# TASK ITEM:
Your response should contain every line from the data below that holds the string "middle".

# DATA EXTRACT:
....................

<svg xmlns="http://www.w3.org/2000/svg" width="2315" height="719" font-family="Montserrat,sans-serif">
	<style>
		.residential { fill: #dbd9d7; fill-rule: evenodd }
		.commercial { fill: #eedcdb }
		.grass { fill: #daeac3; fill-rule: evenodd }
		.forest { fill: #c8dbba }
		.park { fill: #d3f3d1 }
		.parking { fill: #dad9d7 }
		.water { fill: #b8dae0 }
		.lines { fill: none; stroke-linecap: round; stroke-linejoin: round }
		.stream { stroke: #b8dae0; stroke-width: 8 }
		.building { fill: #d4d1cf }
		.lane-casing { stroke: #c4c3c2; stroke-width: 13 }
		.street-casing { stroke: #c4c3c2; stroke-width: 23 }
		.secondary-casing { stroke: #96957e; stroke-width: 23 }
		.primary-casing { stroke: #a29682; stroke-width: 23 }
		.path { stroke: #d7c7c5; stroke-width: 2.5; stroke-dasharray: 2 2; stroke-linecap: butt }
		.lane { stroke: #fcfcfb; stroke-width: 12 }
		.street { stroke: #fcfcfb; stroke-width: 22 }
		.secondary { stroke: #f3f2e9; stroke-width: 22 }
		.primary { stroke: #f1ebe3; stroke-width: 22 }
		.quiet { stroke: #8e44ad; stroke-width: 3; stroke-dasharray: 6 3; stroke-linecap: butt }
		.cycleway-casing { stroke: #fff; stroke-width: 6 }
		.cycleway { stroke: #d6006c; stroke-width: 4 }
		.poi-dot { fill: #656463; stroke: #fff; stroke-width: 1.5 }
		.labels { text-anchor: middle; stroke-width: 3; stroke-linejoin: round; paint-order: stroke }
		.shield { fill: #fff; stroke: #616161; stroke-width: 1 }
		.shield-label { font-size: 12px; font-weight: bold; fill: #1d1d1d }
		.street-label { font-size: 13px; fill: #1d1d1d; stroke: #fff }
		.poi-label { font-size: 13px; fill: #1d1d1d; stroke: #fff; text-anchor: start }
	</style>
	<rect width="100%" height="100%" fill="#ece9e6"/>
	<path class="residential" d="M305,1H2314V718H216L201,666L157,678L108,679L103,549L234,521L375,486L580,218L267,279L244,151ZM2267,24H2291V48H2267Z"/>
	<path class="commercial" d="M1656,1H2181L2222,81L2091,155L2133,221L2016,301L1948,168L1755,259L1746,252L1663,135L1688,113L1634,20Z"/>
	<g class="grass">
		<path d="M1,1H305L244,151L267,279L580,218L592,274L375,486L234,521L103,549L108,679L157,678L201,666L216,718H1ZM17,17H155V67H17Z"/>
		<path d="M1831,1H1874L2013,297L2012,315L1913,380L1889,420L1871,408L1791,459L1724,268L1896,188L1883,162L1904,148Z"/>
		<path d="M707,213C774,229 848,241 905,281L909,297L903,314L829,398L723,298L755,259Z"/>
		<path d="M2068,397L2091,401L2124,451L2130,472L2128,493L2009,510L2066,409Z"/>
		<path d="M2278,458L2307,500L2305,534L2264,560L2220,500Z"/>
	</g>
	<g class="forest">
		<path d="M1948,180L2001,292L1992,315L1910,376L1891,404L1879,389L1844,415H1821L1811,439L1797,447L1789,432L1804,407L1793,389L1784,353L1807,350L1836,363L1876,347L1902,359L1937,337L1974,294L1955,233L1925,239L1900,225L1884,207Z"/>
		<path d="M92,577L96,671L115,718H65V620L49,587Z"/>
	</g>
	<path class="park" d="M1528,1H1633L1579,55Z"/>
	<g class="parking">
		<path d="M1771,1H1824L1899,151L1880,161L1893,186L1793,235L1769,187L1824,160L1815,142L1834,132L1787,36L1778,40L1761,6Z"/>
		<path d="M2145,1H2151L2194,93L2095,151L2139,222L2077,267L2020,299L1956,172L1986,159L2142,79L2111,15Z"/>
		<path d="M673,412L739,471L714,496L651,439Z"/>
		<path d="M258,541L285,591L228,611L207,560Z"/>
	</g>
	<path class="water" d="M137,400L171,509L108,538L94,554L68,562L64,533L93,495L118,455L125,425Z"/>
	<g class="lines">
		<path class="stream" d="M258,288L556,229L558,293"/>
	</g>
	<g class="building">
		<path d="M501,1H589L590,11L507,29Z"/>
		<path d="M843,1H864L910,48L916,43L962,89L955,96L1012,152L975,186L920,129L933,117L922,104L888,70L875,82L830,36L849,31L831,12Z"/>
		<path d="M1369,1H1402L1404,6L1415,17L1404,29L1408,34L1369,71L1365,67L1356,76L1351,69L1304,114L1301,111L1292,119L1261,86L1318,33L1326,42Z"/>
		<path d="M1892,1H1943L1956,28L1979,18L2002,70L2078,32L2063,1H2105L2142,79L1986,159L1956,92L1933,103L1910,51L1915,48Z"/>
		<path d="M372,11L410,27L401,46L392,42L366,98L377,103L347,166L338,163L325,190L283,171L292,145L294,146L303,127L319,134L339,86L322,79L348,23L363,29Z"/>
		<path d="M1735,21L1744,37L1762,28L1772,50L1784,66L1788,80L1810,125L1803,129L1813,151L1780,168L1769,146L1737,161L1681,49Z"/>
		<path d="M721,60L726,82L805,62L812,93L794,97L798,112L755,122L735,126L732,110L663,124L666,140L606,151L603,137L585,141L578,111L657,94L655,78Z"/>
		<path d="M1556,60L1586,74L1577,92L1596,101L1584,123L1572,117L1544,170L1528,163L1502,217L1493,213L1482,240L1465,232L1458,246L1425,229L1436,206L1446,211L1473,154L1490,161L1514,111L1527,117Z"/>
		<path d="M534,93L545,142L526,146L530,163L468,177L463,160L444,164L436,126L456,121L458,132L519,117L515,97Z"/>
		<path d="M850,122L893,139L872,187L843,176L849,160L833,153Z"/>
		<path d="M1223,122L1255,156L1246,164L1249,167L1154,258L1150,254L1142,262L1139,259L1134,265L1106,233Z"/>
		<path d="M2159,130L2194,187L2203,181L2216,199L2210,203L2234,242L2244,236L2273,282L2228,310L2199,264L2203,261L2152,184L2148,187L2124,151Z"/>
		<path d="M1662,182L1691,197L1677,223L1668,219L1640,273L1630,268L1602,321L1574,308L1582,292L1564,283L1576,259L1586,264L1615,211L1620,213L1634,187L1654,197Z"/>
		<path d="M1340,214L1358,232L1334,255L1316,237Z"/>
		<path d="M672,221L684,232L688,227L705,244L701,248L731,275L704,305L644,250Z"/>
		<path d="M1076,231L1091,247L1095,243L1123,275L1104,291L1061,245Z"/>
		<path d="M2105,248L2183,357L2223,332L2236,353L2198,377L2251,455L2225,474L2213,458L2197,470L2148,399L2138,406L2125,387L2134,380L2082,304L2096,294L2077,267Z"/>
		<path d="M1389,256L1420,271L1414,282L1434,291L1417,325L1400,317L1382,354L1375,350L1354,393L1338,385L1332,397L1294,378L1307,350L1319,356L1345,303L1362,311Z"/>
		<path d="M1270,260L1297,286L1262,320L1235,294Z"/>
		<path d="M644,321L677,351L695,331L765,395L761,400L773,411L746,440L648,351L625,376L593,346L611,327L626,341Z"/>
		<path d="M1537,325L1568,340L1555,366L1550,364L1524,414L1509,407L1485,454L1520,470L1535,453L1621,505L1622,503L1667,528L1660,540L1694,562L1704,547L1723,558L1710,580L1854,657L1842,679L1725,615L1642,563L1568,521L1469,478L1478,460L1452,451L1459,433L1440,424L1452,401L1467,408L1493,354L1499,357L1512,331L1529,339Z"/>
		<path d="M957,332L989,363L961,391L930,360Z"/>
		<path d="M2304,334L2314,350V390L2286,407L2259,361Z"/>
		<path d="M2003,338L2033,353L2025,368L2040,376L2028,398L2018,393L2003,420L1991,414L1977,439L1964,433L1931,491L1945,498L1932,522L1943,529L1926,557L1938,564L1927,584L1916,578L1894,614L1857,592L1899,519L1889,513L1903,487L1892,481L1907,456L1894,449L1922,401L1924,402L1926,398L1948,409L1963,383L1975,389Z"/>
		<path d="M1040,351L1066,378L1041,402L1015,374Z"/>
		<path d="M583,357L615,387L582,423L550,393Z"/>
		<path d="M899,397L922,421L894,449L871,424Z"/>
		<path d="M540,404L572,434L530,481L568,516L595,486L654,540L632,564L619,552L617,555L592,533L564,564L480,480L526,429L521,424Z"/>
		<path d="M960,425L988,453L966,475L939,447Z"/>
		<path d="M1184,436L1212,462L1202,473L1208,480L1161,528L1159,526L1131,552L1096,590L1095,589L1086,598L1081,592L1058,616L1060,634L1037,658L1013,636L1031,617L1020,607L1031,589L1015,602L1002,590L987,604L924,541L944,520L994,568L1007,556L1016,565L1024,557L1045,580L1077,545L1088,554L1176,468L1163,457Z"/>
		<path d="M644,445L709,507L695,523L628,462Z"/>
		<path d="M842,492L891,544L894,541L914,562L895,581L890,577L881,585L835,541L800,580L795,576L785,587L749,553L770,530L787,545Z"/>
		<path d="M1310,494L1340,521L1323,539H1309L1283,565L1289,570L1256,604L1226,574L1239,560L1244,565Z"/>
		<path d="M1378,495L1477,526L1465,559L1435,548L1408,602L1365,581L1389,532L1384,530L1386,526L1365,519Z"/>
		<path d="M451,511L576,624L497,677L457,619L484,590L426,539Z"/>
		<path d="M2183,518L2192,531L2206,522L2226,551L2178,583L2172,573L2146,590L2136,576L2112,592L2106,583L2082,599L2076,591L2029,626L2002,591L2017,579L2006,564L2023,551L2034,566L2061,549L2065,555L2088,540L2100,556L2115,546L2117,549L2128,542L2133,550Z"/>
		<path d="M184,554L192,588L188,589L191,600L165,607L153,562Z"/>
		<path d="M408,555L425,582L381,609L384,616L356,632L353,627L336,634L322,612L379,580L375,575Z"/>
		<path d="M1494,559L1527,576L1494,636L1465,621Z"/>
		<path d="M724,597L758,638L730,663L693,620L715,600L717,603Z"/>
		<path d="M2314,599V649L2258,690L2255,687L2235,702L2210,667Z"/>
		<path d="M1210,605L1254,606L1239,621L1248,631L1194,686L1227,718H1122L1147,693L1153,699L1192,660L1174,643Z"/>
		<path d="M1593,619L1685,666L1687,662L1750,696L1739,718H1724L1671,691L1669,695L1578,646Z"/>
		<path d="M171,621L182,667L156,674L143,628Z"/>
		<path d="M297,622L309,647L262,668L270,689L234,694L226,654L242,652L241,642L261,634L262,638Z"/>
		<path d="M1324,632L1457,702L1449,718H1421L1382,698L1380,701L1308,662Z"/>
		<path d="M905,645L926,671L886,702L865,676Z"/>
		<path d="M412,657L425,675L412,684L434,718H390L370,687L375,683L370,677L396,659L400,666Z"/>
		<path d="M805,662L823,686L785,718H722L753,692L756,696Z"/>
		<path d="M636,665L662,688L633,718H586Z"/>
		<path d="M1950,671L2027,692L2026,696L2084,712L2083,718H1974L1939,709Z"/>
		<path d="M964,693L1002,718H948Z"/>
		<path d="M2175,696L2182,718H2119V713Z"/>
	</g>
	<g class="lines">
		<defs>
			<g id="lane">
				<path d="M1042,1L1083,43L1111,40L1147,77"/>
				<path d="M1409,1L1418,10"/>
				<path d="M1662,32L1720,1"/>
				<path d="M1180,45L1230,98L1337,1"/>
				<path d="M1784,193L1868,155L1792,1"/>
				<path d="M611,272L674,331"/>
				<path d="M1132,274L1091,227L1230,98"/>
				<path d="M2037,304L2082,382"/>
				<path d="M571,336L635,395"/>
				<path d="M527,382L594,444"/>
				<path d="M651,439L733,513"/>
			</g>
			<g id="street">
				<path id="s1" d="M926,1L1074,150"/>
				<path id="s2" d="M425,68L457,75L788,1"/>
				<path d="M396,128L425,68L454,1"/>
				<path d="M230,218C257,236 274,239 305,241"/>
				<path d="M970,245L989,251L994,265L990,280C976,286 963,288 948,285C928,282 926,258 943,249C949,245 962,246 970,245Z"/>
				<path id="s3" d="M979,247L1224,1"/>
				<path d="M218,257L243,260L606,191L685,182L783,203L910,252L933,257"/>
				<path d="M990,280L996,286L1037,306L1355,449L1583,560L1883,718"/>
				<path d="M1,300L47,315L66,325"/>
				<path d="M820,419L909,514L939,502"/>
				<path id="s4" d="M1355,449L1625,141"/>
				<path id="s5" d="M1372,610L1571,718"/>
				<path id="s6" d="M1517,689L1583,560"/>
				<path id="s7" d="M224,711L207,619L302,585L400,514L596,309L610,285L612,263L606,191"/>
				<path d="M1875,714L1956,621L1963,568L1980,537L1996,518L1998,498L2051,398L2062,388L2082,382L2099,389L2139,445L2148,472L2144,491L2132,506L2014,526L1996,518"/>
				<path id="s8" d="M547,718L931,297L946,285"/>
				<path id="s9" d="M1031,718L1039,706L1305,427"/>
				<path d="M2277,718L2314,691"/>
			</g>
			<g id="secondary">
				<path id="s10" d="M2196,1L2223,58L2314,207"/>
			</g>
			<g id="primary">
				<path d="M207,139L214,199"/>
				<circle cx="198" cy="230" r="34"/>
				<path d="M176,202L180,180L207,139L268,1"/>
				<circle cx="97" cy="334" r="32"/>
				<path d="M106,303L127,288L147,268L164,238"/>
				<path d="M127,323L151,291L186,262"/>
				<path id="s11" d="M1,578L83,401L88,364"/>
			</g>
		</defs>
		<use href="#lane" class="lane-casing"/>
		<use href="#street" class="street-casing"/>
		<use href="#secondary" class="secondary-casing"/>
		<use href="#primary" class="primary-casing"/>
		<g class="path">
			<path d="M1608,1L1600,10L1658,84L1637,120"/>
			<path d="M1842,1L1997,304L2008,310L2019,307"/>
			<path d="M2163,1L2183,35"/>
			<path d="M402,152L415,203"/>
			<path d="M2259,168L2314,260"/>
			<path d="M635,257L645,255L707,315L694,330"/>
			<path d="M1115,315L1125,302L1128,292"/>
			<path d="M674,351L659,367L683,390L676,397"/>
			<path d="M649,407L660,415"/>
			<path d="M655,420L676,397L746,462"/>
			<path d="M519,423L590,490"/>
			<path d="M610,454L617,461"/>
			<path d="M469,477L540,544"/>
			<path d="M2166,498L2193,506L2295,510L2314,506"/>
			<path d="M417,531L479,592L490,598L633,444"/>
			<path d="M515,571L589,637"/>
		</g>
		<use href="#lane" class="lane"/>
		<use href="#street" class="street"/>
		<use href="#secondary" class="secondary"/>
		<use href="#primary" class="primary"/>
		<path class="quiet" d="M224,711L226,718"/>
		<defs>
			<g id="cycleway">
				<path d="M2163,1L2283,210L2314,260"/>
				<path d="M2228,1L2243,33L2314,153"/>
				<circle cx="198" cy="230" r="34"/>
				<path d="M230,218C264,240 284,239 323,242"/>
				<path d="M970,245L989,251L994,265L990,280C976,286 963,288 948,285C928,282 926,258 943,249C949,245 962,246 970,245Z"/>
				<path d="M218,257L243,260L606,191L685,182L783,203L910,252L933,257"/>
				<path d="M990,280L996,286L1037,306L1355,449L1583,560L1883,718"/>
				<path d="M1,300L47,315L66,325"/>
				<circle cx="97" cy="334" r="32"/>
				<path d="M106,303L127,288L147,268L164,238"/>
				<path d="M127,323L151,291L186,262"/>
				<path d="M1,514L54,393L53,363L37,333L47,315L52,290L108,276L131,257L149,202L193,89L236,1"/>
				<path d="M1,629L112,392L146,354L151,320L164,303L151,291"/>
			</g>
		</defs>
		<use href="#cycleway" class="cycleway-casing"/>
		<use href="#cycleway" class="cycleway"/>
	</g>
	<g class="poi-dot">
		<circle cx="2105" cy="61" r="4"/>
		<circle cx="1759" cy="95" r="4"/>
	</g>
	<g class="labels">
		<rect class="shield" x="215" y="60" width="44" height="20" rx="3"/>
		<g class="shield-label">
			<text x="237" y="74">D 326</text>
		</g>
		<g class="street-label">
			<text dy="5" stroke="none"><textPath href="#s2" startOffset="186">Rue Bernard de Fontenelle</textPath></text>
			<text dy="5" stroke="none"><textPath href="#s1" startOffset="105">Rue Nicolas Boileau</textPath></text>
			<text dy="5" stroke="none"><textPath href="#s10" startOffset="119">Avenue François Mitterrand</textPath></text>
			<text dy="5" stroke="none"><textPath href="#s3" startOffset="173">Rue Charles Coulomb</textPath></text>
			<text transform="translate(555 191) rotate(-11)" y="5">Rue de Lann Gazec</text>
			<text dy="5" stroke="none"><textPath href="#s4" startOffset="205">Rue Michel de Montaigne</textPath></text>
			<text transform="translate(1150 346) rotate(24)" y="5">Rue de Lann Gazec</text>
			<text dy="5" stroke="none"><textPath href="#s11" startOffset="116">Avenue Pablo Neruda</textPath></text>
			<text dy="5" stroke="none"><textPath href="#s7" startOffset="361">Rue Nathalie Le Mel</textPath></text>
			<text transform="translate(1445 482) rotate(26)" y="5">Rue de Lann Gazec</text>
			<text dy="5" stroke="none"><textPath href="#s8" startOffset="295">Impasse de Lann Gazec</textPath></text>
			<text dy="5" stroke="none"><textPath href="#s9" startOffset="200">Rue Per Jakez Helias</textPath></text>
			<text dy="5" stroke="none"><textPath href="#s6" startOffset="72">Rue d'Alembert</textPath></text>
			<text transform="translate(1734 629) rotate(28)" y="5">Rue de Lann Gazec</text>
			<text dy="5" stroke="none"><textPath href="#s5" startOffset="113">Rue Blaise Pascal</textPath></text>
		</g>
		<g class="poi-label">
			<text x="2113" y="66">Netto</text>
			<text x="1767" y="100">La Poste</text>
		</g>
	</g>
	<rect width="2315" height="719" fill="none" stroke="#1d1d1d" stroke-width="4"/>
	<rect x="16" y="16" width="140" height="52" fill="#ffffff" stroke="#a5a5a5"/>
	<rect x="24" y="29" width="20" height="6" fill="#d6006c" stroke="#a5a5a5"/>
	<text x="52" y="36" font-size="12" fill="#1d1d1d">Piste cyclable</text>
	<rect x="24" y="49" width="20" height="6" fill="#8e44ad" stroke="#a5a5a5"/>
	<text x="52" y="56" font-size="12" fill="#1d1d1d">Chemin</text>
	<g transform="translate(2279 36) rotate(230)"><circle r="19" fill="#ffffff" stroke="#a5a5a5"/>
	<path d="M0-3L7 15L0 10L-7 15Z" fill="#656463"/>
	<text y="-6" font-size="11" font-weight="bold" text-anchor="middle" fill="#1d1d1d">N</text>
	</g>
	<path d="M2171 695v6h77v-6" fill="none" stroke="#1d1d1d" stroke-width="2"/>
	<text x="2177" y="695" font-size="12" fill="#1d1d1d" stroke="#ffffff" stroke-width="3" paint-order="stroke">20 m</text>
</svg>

....................

# SOLUTION TO THIS EXERCISE:
		.labels { text-anchor: middle; stroke-width: 3; stroke-linejoin: round; paint-order: stroke }
	<text y="-6" font-size="11" font-weight="bold" text-anchor="middle" fill="#1d1d1d">N</text>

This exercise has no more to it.